## Stated problem
Reproduce each line of the listing below verbatim, omitting the picture.

......

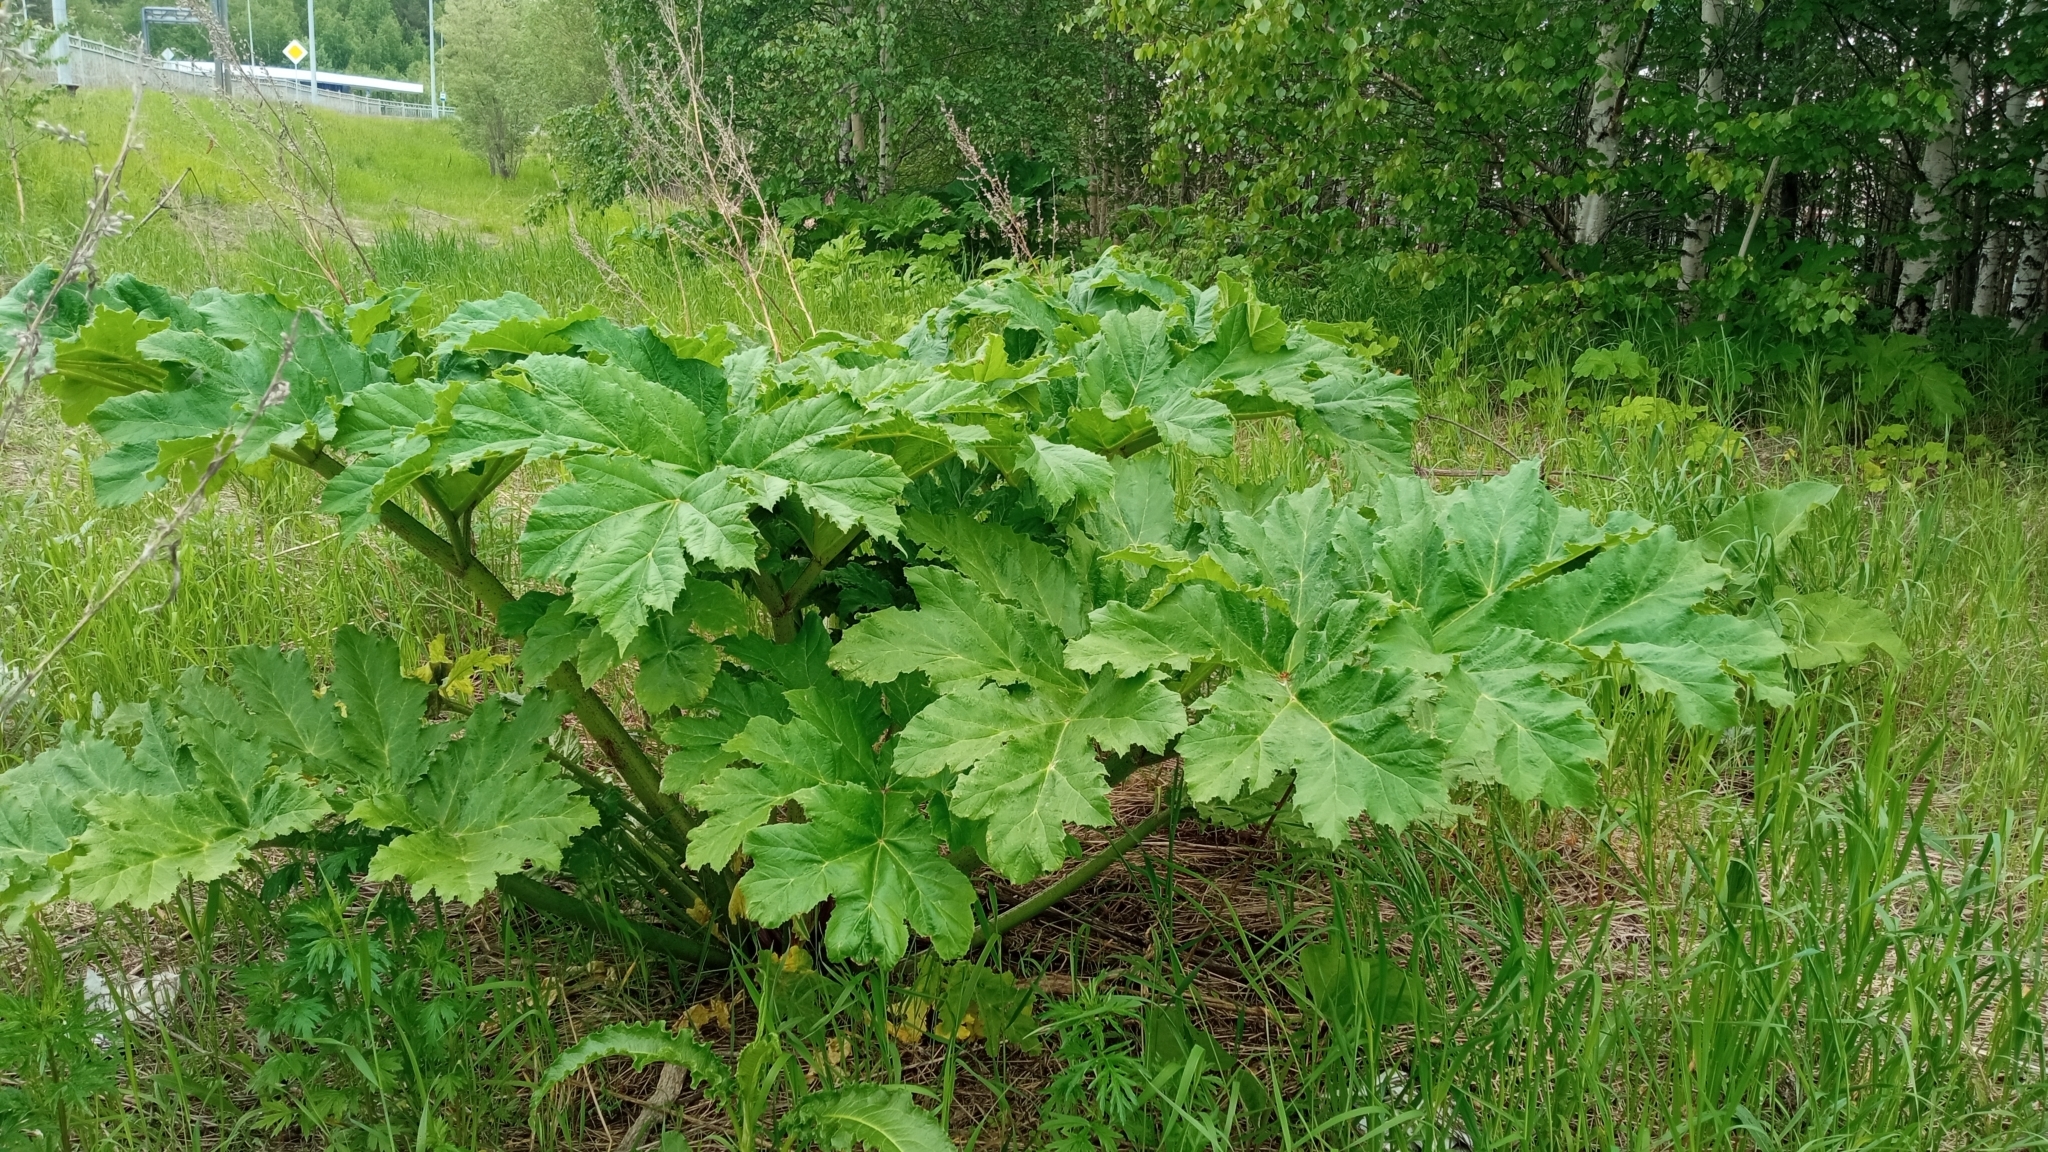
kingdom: Plantae
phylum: Tracheophyta
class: Magnoliopsida
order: Apiales
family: Apiaceae
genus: Heracleum
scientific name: Heracleum sosnowskyi
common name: Sosnowsky's hogweed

......

## Answer to this task
kingdom: Plantae
phylum: Tracheophyta
class: Magnoliopsida
order: Apiales
family: Apiaceae
genus: Heracleum
scientific name: Heracleum sosnowskyi
common name: Sosnowsky's hogweed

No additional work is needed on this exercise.